Reproduce verbatim the lines of the data starting at the line that contains "common name: Eurasian collared dove" and ending at the final line of the data, including both.

#### Information supplied:
--------

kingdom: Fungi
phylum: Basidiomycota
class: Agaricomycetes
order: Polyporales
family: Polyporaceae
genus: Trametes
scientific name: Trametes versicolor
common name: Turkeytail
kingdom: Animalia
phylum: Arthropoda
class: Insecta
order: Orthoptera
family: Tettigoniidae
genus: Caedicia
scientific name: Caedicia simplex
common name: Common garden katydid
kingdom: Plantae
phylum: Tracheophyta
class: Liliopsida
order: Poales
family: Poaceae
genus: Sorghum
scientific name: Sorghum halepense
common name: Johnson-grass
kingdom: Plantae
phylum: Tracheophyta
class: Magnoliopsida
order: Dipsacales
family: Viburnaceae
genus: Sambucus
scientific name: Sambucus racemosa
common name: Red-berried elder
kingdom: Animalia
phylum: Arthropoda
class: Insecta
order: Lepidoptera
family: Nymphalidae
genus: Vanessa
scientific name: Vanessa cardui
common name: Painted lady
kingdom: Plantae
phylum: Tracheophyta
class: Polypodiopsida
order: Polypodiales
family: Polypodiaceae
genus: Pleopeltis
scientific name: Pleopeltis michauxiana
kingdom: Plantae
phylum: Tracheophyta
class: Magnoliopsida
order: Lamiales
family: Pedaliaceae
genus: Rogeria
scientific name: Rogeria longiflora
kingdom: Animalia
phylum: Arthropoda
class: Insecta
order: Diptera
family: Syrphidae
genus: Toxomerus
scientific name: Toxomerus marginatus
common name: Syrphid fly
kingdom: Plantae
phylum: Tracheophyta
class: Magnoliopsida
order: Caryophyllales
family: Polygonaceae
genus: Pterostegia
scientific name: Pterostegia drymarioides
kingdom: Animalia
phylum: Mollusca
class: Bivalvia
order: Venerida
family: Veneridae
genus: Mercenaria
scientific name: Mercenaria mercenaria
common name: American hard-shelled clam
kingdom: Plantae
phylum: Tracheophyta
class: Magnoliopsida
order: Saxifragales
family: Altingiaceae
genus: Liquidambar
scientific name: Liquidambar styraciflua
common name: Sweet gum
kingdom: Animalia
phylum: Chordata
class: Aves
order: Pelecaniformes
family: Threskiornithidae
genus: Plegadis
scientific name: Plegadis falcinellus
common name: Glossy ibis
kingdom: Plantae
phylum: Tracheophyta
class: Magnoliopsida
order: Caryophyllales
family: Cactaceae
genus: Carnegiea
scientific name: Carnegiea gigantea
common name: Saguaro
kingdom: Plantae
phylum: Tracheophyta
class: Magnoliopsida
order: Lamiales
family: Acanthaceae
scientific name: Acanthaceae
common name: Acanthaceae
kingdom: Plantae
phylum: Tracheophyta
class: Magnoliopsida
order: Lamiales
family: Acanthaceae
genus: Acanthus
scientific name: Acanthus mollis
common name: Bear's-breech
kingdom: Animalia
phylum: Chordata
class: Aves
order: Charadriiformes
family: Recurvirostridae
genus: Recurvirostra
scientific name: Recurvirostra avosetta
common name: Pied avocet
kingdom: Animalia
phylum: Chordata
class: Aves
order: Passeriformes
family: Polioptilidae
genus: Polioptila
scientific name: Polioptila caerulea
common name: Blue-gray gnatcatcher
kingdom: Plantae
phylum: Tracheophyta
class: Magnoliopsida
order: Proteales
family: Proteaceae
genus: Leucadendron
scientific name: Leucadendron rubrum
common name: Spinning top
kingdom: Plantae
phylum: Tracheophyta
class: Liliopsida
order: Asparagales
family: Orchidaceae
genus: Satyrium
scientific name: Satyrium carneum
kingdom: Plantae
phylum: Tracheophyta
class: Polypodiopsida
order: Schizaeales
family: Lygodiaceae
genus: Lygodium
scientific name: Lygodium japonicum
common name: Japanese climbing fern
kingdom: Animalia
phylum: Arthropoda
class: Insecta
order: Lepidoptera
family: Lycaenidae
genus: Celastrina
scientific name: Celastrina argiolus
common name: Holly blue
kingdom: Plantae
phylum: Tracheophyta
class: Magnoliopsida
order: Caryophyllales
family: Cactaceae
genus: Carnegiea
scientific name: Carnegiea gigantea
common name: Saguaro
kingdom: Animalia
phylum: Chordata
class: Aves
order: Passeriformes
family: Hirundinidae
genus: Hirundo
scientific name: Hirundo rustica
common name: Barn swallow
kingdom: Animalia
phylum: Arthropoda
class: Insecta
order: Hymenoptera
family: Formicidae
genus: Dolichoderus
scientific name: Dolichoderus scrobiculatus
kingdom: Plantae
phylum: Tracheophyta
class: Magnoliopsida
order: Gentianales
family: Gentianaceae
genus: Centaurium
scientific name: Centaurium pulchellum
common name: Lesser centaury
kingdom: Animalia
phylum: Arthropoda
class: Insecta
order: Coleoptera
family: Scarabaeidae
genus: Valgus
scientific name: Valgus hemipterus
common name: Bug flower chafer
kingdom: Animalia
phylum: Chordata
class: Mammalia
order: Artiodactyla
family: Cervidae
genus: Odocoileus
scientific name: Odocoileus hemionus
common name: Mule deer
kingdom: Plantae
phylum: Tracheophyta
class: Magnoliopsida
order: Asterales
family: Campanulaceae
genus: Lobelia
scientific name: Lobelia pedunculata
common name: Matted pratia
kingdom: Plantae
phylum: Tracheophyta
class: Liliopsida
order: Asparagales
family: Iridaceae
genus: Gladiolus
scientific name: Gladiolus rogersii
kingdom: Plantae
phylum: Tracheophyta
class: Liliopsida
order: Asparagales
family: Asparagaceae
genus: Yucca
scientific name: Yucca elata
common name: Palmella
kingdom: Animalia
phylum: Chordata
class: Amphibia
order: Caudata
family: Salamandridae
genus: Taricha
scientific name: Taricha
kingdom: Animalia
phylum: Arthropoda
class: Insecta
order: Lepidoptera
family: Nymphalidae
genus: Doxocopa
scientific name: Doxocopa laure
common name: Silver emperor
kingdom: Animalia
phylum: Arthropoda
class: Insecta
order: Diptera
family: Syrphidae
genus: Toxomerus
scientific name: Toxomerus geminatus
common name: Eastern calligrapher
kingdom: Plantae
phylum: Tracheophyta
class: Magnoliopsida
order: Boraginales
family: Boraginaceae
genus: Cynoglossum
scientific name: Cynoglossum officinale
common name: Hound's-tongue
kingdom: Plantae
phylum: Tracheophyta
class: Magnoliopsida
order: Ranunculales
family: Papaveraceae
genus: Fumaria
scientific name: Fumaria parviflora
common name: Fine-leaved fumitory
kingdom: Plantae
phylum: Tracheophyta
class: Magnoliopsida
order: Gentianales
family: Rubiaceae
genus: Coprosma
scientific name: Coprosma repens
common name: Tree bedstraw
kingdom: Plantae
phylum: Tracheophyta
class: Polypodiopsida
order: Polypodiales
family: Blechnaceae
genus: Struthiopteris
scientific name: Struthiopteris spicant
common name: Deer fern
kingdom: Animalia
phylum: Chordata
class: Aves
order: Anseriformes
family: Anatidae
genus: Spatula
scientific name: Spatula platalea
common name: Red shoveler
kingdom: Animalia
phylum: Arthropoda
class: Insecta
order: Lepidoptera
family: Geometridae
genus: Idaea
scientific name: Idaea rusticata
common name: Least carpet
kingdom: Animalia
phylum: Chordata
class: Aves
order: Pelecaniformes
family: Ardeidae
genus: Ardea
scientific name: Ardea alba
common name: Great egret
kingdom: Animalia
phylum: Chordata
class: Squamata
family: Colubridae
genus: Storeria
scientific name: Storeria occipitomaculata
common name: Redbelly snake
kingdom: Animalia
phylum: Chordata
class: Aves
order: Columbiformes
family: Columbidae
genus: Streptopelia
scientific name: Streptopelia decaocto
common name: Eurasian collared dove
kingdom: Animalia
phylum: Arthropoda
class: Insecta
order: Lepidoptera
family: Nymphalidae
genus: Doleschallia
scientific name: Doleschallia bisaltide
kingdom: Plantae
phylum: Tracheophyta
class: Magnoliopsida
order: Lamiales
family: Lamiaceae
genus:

--------

#### Task solution:
common name: Eurasian collared dove
kingdom: Animalia
phylum: Arthropoda
class: Insecta
order: Lepidoptera
family: Nymphalidae
genus: Doleschallia
scientific name: Doleschallia bisaltide
kingdom: Plantae
phylum: Tracheophyta
class: Magnoliopsida
order: Lamiales
family: Lamiaceae
genus:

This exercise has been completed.